Images with keypoint coordinates
__________

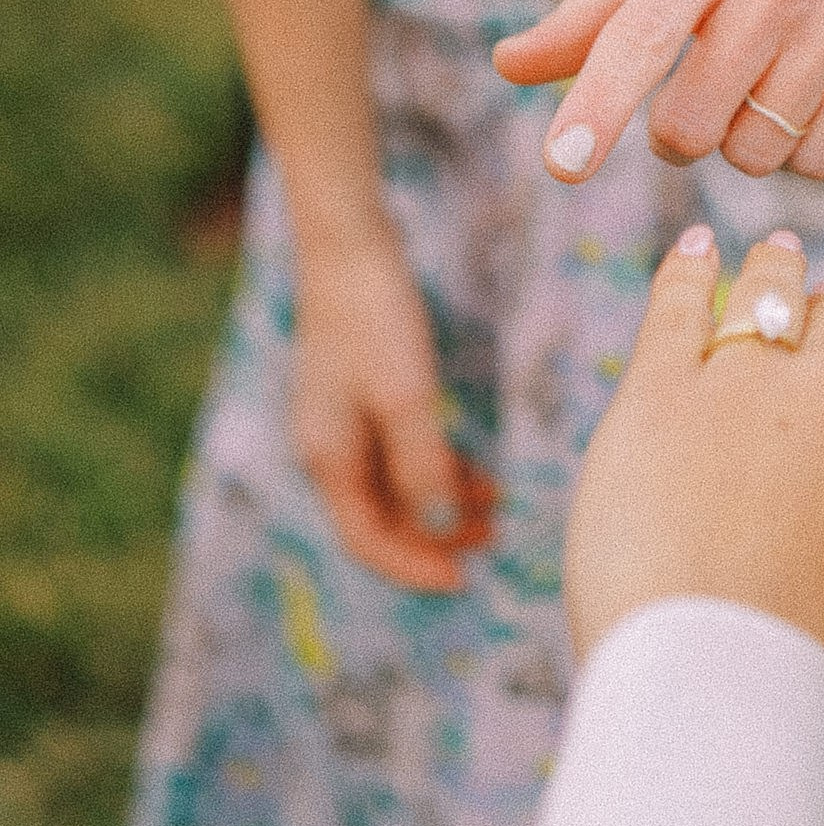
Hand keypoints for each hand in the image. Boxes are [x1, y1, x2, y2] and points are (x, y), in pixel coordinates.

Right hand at [290, 230, 494, 591]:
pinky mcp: (359, 396)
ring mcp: (341, 423)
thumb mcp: (407, 394)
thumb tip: (435, 528)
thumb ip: (421, 464)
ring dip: (440, 503)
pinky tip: (473, 470)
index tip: (462, 580)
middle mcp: (327, 449)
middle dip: (433, 538)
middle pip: (379, 519)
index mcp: (328, 458)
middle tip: (490, 544)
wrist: (350, 245)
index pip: (367, 539)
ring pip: (392, 487)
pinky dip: (434, 468)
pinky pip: (396, 454)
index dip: (414, 566)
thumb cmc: (376, 316)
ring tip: (494, 509)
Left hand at [494, 0, 823, 183]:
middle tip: (701, 90)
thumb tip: (507, 66)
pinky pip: (820, 161)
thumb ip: (590, 13)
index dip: (597, 105)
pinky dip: (803, 149)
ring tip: (766, 79)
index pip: (641, 36)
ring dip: (745, 140)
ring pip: (758, 153)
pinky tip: (813, 91)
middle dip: (679, 132)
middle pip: (692, 125)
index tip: (561, 164)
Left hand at [566, 228, 823, 744]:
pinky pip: (677, 305)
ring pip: (770, 297)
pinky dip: (685, 271)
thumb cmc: (822, 691)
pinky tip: (692, 251)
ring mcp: (750, 381)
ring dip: (775, 274)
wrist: (726, 689)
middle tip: (823, 316)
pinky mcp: (661, 390)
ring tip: (773, 255)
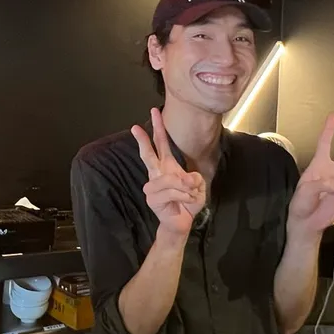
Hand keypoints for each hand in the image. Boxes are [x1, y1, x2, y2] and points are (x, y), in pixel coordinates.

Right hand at [130, 107, 206, 239]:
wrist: (182, 222)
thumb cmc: (188, 202)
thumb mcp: (198, 186)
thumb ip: (194, 178)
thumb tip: (186, 178)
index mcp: (168, 166)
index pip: (161, 144)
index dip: (158, 128)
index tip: (154, 111)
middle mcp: (157, 174)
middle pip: (148, 154)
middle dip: (143, 140)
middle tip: (135, 127)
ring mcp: (152, 186)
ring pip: (170, 178)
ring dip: (186, 187)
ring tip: (190, 195)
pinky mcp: (152, 198)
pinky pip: (172, 191)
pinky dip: (184, 196)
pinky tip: (184, 202)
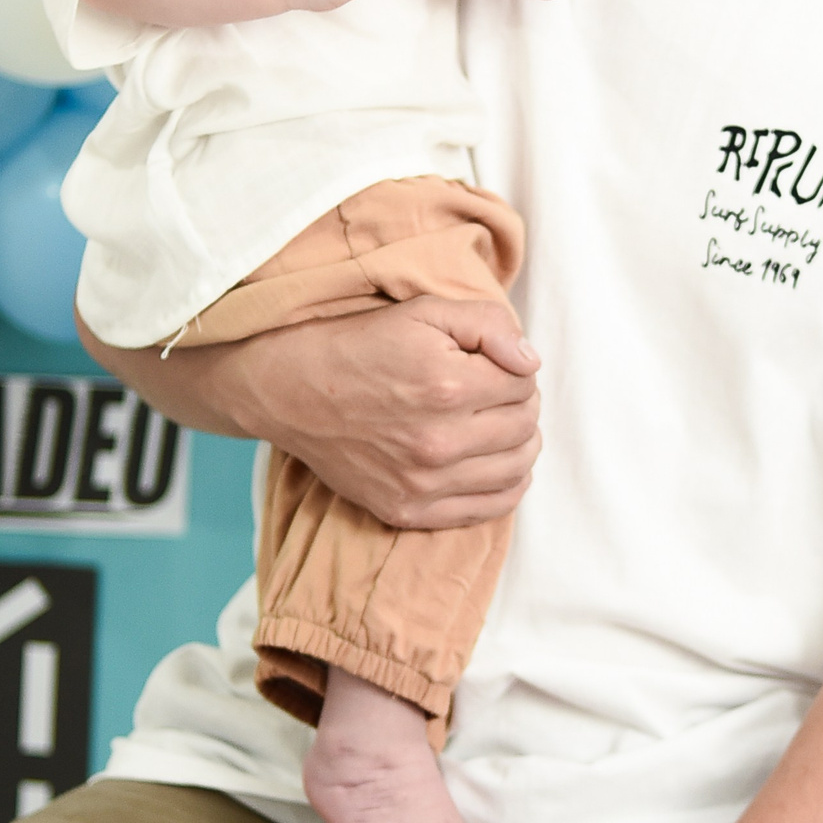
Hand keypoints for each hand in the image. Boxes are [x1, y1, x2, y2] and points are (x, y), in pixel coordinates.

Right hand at [217, 296, 541, 528]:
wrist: (291, 391)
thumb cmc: (360, 346)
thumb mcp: (423, 312)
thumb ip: (488, 325)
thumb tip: (531, 362)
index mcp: (445, 386)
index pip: (525, 384)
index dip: (516, 369)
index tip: (494, 365)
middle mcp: (437, 442)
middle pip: (524, 427)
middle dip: (521, 404)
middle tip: (498, 392)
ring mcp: (422, 483)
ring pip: (516, 470)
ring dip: (520, 444)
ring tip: (500, 425)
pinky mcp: (409, 510)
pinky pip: (489, 508)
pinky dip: (506, 486)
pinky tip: (494, 463)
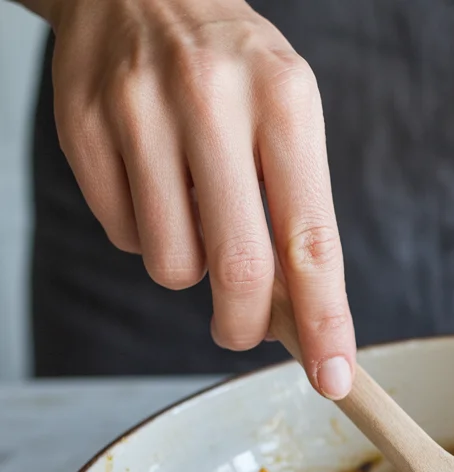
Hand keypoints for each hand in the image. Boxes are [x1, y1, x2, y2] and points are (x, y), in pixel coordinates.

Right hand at [42, 0, 354, 396]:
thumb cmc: (235, 74)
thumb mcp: (288, 119)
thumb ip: (296, 215)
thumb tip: (296, 321)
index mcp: (284, 102)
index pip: (312, 241)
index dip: (324, 321)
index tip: (334, 379)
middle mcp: (212, 100)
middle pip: (239, 269)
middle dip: (245, 326)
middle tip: (242, 333)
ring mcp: (139, 111)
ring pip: (173, 265)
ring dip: (190, 270)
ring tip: (195, 217)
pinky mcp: (82, 128)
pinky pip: (124, 238)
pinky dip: (145, 237)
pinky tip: (153, 187)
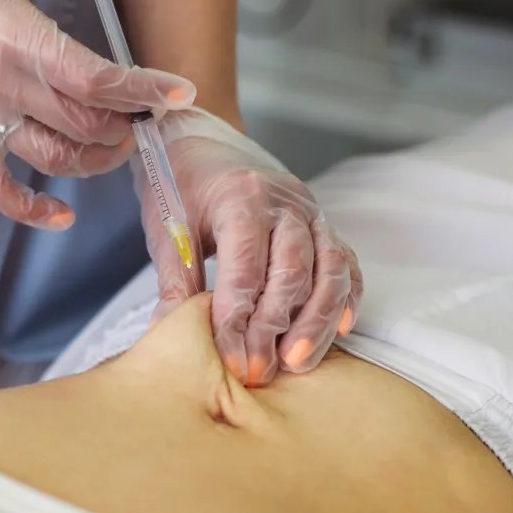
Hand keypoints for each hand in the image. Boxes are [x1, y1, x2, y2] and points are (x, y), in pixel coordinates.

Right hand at [0, 0, 194, 228]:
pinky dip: (31, 209)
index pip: (95, 79)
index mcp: (20, 38)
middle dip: (127, 126)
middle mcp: (5, 85)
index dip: (143, 90)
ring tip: (116, 145)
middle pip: (85, 125)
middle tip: (145, 115)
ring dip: (96, 161)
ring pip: (54, 158)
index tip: (180, 93)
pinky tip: (62, 215)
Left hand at [139, 108, 363, 386]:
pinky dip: (345, 297)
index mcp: (240, 197)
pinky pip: (345, 262)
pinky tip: (339, 330)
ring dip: (317, 320)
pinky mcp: (323, 225)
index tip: (232, 359)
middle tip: (260, 370)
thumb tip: (167, 337)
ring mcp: (311, 211)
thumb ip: (174, 281)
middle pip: (292, 269)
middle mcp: (284, 202)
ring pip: (329, 268)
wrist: (202, 142)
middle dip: (276, 326)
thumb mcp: (168, 227)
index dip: (239, 316)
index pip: (245, 264)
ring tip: (298, 362)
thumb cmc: (180, 184)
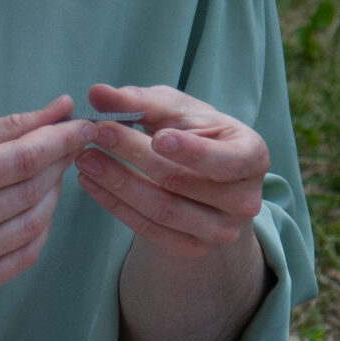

__________

§ Your instructions
A clean copy is needed of the lines above from the one with "pinky dip: (506, 486)" up to and including the one with "thumb mcp: (168, 227)". Please set it down exactly, with no pictures.

§ Answer below
pinky dip: (506, 486)
pinky tip: (494, 463)
Hand keypoints for each hand in the image. Boxes are [x1, y1, x2, y2] and points are (x, y), in pixel coordinates.

Right hand at [42, 0, 354, 396]:
thumb cmc: (235, 74)
thumb mcp: (288, 119)
thumb ip: (296, 215)
thumb tip: (296, 321)
index mcp: (284, 102)
index pip: (312, 241)
index dip: (324, 321)
index tip: (334, 379)
middle mcp: (212, 100)
middle pip: (239, 269)
middle dip: (245, 326)
middle tip: (242, 333)
ring mcp: (139, 111)
ring pip: (173, 265)
ring dip: (190, 270)
ring tip: (195, 217)
pinky mcp: (82, 128)
pinky pip: (124, 238)
pinky dip: (145, 237)
pinky tip: (153, 187)
Hand keypoints for each hand in the image. Boxes are [x1, y1, x2, y2] and points are (x, y), in pixel coordinates.

Right hand at [0, 0, 194, 228]:
pinky dip: (31, 209)
index pip: (95, 79)
index mcp: (20, 38)
middle dip: (127, 126)
middle mcp: (5, 85)
index dip: (143, 90)
ring tip: (116, 145)
middle pip: (85, 125)
middle tip: (145, 115)
ring dip: (96, 161)
ring pip: (54, 158)
index tip: (180, 93)
pinky tip: (62, 215)
Left hand at [139, 108, 363, 386]:
pinky dip: (345, 297)
index mcp: (240, 197)
pinky pip: (345, 262)
pinky tip: (339, 330)
ring dip: (317, 320)
pinky mcp: (323, 225)
index tip: (232, 359)
middle tip: (260, 370)
thumb tip: (167, 337)
ring mcp: (311, 211)
thumb ip: (174, 281)
middle pip: (292, 269)
middle mcp: (284, 202)
ring pip: (329, 268)
wrist: (202, 142)
middle dip: (276, 326)
thumb mcp: (168, 227)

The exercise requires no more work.